Tak Akur dengan Netanyahu, Mantan Menhan Israel Yoav Gallant Mundur dari Parlemen
Gallant terkenal dengan pandangannya yang seringkali mandiri dan terkadang bertentangan dengan kebijakan pemerintahan Netanyahu.
Mantan Menteri Pertahanan Israel, Yoav Gallant, mengumumkan pengunduran dirinya dari jabatan sebagai anggota Knesset (parlemen Israel) pada Rabu (1/1/2025). Gallant sering kali memiliki pandangan yang bertentangan dengan Perdana Menteri Benjamin Netanyahu serta para sekutu dari koalisi pemerintahannya yang berasal dari partai-partai kanan jauh. Dia dipecat oleh Netanyahu pada November 2024 setelah berbulan-bulan terjadi perbedaan pendapat mengenai strategi penanganan perang melawan Hamas di Jalur Gaza. Meskipun demikian, Gallant tetap mempertahankan posisinya sebagai anggota Knesset yang terpilih.

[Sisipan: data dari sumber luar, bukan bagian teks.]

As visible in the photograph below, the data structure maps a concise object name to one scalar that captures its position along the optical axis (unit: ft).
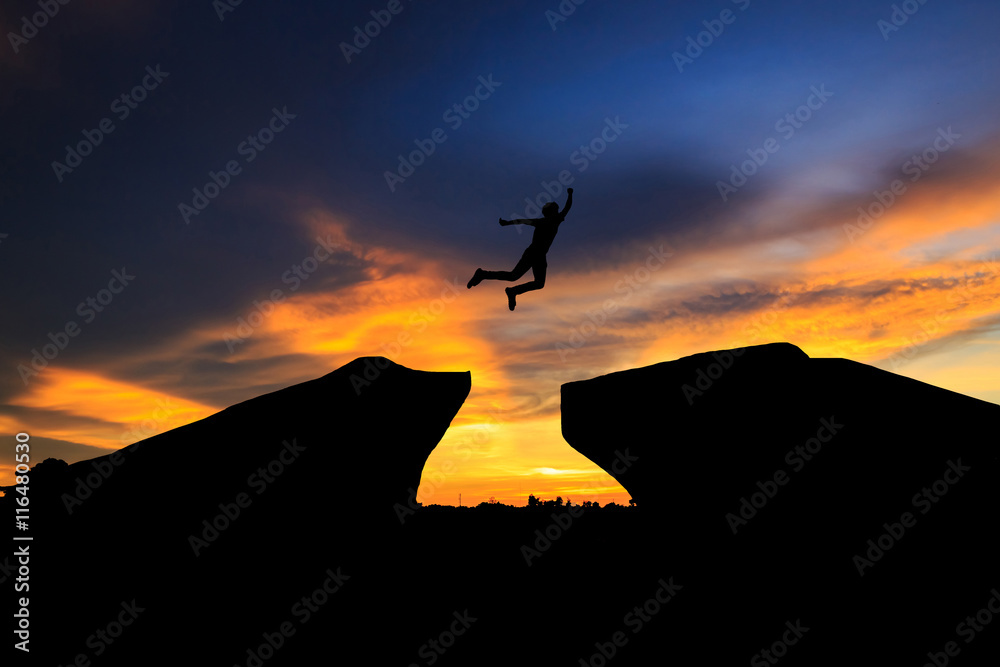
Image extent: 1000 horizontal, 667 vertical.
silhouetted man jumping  34.96
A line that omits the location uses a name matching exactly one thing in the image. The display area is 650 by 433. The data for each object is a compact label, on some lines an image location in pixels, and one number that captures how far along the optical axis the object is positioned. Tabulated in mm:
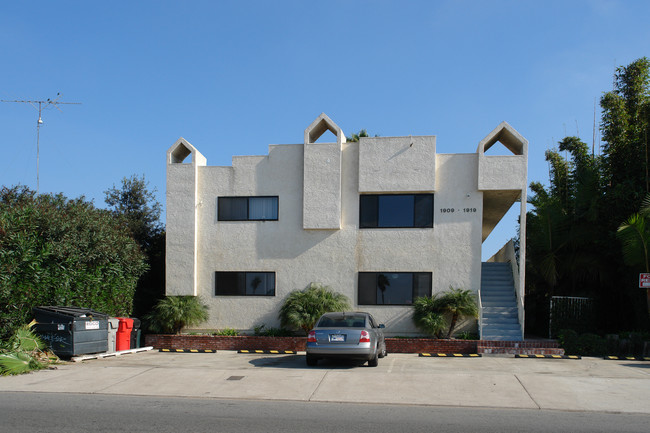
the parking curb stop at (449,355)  16952
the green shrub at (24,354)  12797
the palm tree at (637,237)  16828
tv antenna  20661
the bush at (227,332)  19188
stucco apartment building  18719
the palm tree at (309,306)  18109
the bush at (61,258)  14625
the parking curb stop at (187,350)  18172
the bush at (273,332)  18842
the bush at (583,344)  16953
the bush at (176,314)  18922
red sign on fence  16266
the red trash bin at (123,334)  17250
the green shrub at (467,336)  18156
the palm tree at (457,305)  17828
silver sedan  13836
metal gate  18891
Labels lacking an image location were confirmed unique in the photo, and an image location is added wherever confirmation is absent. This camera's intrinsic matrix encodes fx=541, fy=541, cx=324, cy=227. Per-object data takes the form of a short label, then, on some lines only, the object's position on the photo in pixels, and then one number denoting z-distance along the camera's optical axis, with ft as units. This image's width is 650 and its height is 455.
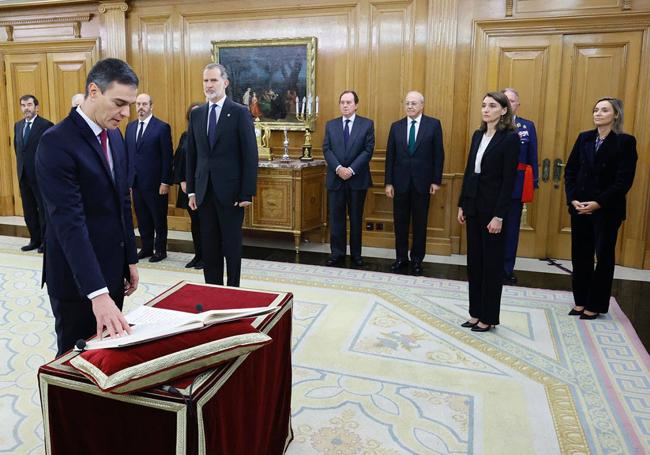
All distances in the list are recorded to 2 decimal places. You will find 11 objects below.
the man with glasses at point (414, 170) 17.80
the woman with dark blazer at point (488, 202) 11.32
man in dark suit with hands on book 5.75
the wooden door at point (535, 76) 18.54
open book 5.14
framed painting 21.12
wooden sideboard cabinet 19.77
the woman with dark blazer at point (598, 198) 12.39
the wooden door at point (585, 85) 17.85
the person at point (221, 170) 12.42
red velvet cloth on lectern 4.78
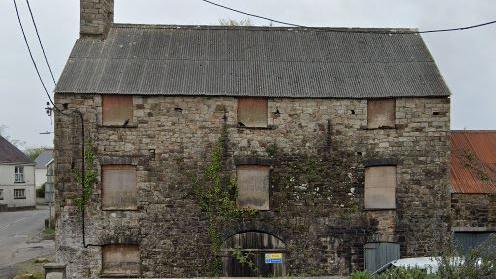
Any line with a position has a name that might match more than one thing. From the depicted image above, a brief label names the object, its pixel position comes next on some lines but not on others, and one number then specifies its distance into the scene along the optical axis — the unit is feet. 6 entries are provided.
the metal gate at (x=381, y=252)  56.70
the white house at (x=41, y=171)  213.25
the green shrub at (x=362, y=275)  31.81
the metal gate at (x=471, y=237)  57.31
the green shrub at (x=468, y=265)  28.32
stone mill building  56.13
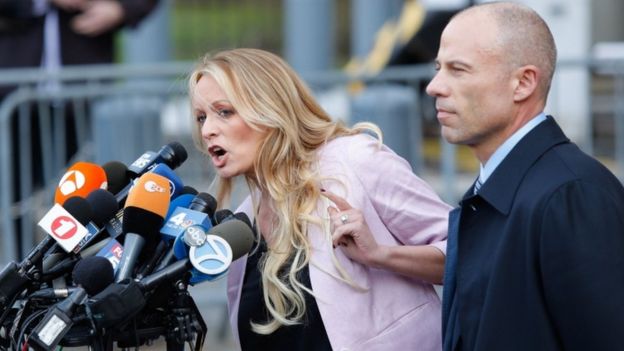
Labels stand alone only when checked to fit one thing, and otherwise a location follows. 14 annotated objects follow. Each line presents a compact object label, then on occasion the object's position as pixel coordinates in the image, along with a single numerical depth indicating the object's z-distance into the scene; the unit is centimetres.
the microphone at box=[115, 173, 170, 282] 615
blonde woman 692
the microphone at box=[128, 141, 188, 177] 700
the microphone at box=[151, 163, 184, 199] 684
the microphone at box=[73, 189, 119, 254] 638
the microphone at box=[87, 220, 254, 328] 566
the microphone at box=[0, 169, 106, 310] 615
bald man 559
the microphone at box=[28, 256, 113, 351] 557
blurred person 1392
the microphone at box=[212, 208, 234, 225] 668
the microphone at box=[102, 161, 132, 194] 700
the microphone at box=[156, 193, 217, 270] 610
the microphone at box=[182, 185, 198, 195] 703
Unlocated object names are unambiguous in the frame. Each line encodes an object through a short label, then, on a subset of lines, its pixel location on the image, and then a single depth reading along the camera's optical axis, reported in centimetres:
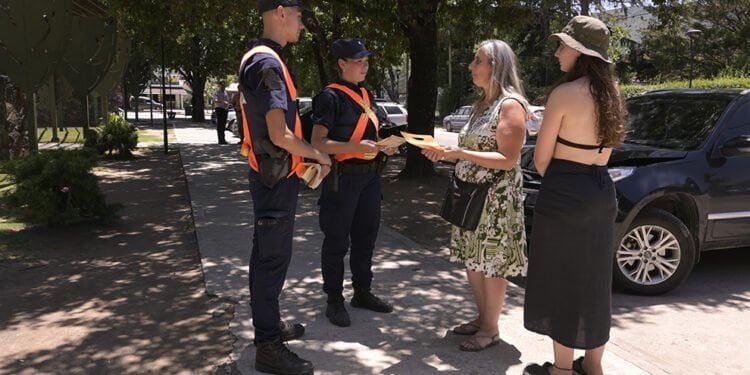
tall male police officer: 314
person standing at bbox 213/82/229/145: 1874
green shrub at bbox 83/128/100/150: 1275
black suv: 514
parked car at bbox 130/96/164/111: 6962
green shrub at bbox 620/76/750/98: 2373
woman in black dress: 299
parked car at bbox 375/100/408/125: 2211
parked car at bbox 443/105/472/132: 3441
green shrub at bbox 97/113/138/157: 1563
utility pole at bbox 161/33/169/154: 1714
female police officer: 392
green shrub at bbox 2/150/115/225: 682
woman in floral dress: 351
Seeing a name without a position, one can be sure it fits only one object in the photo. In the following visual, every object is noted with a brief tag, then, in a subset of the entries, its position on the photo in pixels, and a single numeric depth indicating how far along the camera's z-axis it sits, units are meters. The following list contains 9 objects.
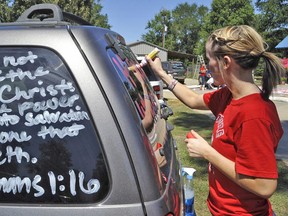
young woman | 1.17
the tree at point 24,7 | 15.37
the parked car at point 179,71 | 18.63
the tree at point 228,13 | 35.48
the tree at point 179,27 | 51.00
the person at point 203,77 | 15.05
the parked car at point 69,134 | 0.93
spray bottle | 1.46
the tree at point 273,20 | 29.85
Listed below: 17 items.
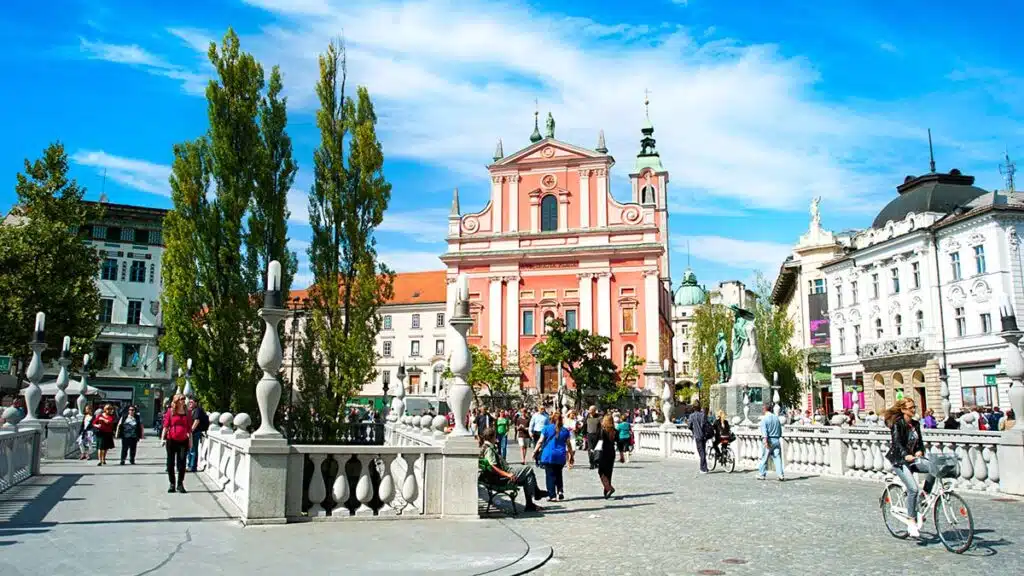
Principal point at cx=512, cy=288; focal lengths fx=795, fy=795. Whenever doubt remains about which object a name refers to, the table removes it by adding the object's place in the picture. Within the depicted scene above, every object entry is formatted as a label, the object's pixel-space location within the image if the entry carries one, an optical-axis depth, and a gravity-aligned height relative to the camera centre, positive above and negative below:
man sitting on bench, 11.61 -1.09
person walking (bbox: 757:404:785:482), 16.71 -0.76
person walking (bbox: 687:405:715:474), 19.16 -0.75
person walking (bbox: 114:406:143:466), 19.05 -0.78
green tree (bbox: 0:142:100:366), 27.78 +4.83
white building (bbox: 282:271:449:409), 73.56 +5.94
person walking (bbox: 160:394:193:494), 12.91 -0.57
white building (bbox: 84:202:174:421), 50.66 +5.96
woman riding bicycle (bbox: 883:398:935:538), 8.55 -0.60
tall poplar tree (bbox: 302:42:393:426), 19.55 +3.90
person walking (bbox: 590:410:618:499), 13.97 -0.96
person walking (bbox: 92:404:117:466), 18.91 -0.78
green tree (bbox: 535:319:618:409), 51.31 +2.70
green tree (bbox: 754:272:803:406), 49.44 +3.43
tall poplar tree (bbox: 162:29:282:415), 19.97 +4.32
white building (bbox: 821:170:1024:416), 37.38 +5.53
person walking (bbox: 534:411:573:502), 13.32 -0.93
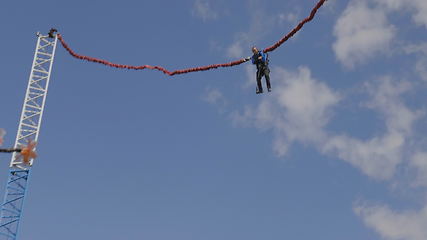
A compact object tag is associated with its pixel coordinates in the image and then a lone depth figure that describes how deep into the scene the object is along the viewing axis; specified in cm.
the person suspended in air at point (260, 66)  2325
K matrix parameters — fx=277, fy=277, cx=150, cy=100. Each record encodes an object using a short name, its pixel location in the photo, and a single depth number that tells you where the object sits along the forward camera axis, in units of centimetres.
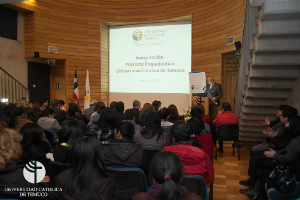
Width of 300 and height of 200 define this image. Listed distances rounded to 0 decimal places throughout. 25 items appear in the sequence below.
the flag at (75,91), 947
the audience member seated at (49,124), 416
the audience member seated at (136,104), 580
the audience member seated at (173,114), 474
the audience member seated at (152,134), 303
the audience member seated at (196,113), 424
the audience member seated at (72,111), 459
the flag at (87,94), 964
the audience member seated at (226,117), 523
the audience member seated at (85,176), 161
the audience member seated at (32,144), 222
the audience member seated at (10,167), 186
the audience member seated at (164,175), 141
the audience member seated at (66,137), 253
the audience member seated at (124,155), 233
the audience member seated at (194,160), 226
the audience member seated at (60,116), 469
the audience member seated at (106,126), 319
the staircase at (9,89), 834
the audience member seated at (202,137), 342
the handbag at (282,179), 247
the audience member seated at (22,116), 410
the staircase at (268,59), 316
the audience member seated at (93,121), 462
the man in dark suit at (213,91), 674
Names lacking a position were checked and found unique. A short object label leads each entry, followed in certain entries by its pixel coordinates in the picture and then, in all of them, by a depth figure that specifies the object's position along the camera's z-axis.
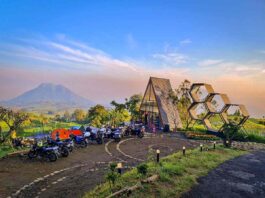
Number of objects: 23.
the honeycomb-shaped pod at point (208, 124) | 24.78
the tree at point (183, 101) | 29.07
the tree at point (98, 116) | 26.27
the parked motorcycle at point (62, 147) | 12.77
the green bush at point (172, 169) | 8.91
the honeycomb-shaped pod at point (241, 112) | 22.38
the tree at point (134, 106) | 30.78
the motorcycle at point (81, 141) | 16.00
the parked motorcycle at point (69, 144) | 13.64
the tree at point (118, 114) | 27.53
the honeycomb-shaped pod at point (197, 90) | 24.83
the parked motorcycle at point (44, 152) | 11.78
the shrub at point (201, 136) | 22.02
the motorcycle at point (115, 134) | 18.84
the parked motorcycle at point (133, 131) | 22.03
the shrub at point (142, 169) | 8.11
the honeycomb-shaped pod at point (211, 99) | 23.35
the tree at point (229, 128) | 18.31
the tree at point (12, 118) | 13.66
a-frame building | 27.24
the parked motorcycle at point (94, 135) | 17.09
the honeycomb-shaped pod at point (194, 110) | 26.22
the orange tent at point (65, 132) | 17.71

Dalam pernyataan yang disiarkan di televisi, Gallant menyampaikan, "Seperti halnya di medan perang, demikian pula dalam pelayanan publik. Ada saat-saat di mana seseorang harus berhenti, mengevaluasi, dan memilih arah untuk mencapai tujuan," yang menunjukkan bahwa dia merasa perlu untuk mengambil langkah mundur. Perselisihan antara Gallant dan Netanyahu, serta sekutu-sekutu koalisinya dari partai-partai kanan jauh dan partai agama, mencakup isu sensitif mengenai pengecualian wajib militer bagi pria Yahudi ultra-Ortodoks, yang Gallant tolak.
Pada Maret 2023, Netanyahu sempat memecat Gallant setelah yang terakhir meminta agar rencana pemerintah untuk membatasi kekuasaan Mahkamah Agung dihentikan. Namun, pemecatan tersebut memicu protes besar-besaran, sehingga Netanyahu terpaksa membatalkan keputusannya.
Selain itu, Mahkamah Pidana Internasional telah mengeluarkan surat perintah penangkapan untuk Yoav Gallant dan Netanyahu, yang dituduh melakukan kejahatan perang dan kejahatan terhadap kemanusiaan terkait konflik di Jalur Gaza. Namun, Israel membantah semua tuduhan tersebut, menegaskan bahwa mereka tidak melakukan pelanggaran. Situasi ini mencerminkan ketegangan yang terus berlangsung dalam politik Israel, di mana perbedaan pandangan sering kali memicu konflik baik di dalam negeri maupun di arena internasional.